United States v. Felipe Rodriguez-Resendez
United States v. Felipe Rodriguez-Resendez
Opinion
Felipe Rodriguez-Resendez (Rodriguez) appeals from his within-guidelines sentence of 77 months of imprisonment, which the district court imposed following Rodriguez’s guilty-plea conviction for illegal reentry into the United States after deportation. He challenges the substantive reasonableness of his sentence, arguing that his sentence is unreasonable because it is greater than necessary to achieve the sentencing goals of 18 U.S.C. § 3553(a), because the illegal reentry guideline includes prior convictions in arriving at the offense level, and because illegal reentry is no more than an international trespass.
We review sentences for substantive reasonableness under an abuse of discretion standard and accord within-guidelines sentences a presumption of reasonableness. Gall v. United States, 552 U.S. 38, 49-51, 128 S.Ct. 586, 169 L.Ed.2d 445 (2007); Rita v. United States, 551 U.S. 338, 347, 127 S.Ct. 2456, 168 L.Ed.2d 203 (2007). We have rejected the argument that illegal reentry is merely a trespass offense that is treated too harshly under U.S.S.G. § 2L1.2. United States v. Aguirre-Villa, 460 F.3d 681, 683 (5th Cir. 2006). Further, Rodriguez’s dissatisfaction with the Sentencing Commission’s de- *453 cisión to place significant emphasis on pri- or convictions in illegal reentry cases does not render his sentence, imposed in line with that policy, beyond the discretion of the district court. See United States v. Campos-Maldonado, 5B1 F.3d 3B7, 339 (5th Cir. 2008). Additionally, Rodriguez’s disagreement with the district court’s weighing of the 18 U.S.C. § 3553(a) factors is insufficient to rebut the presumption of reasonableness that attaches to his within-guidelines sentence. See United States v. Cooks, 589 F.3d 173, 186 (5th Cir. 2009).

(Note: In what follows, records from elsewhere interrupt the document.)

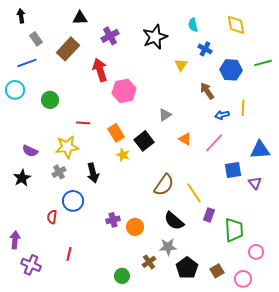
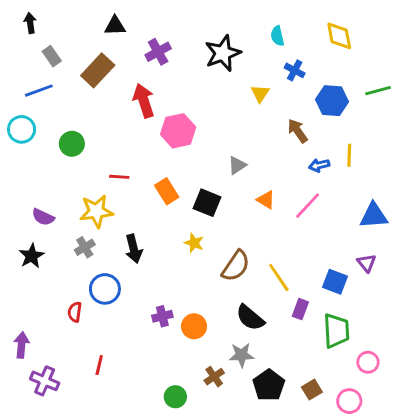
black square: (144, 141) -> (207, 203), turned -30
yellow star: (123, 155) -> (194, 243), moved
blue square: (233, 170) -> (335, 282), moved, turned 30

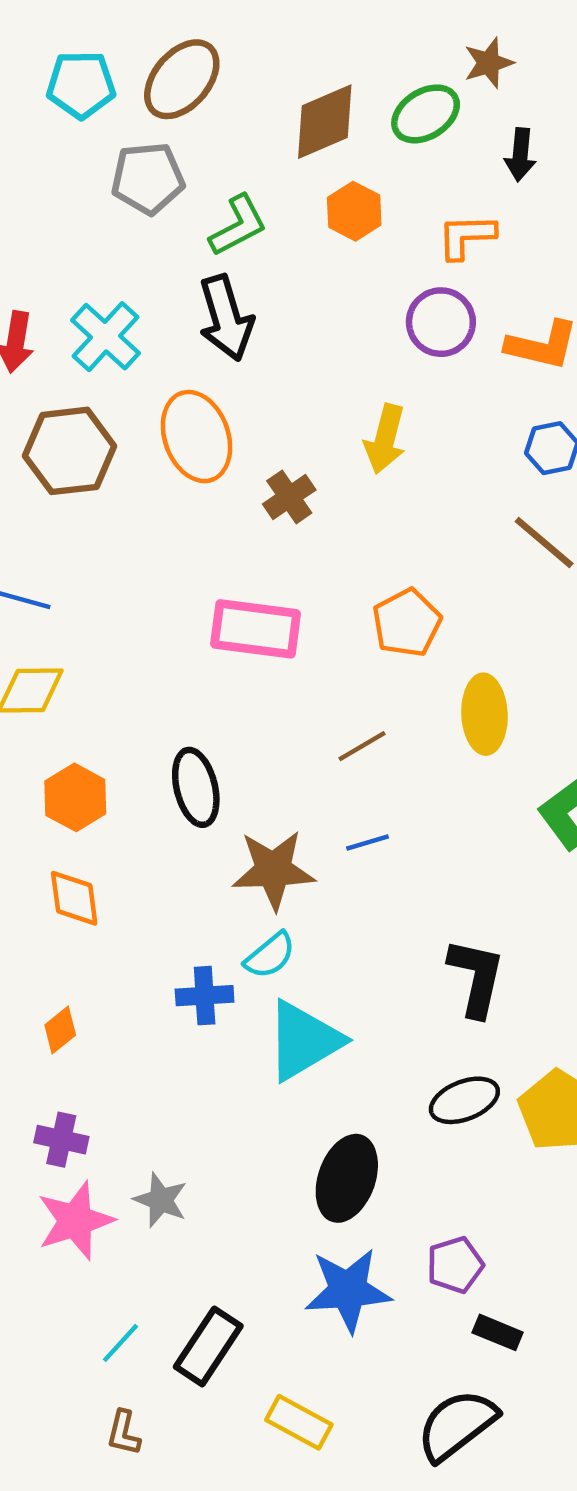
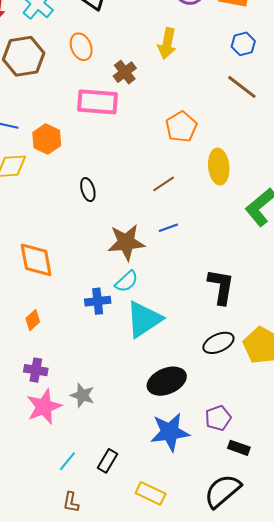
orange ellipse: (196, 437) -> (81, 47), size x0.7
pink rectangle: (256, 629) -> (98, 102), moved
black ellipse: (196, 787) -> (88, 190), moved, size x0.7
orange hexagon: (75, 797) -> (47, 139), moved
orange diamond: (74, 898) -> (36, 260), size x1.4
black ellipse: (347, 1178) -> (167, 381), turned 51
black rectangle: (208, 1346) -> (107, 461), size x0.7

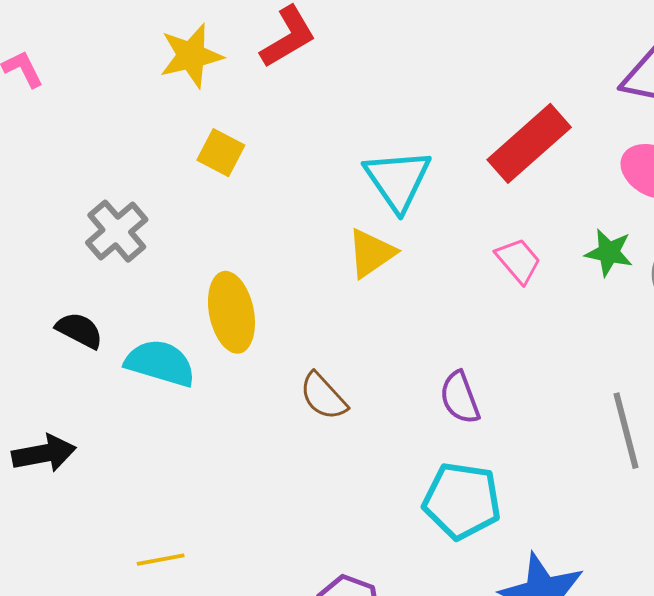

Rodriguez has not demonstrated that the district court abused its discretion in sentencing him. See Gall, 552 U.S. at 51, 128 S.Ct. 586. The judgment of the district court is AFFIRMED.
Pursuant to 5th Cir. R. 47.5, the court has determined that this opinion should not be published and is not precedent except under the limited circumstances set forth in 5th Cir. R. 47.5.4.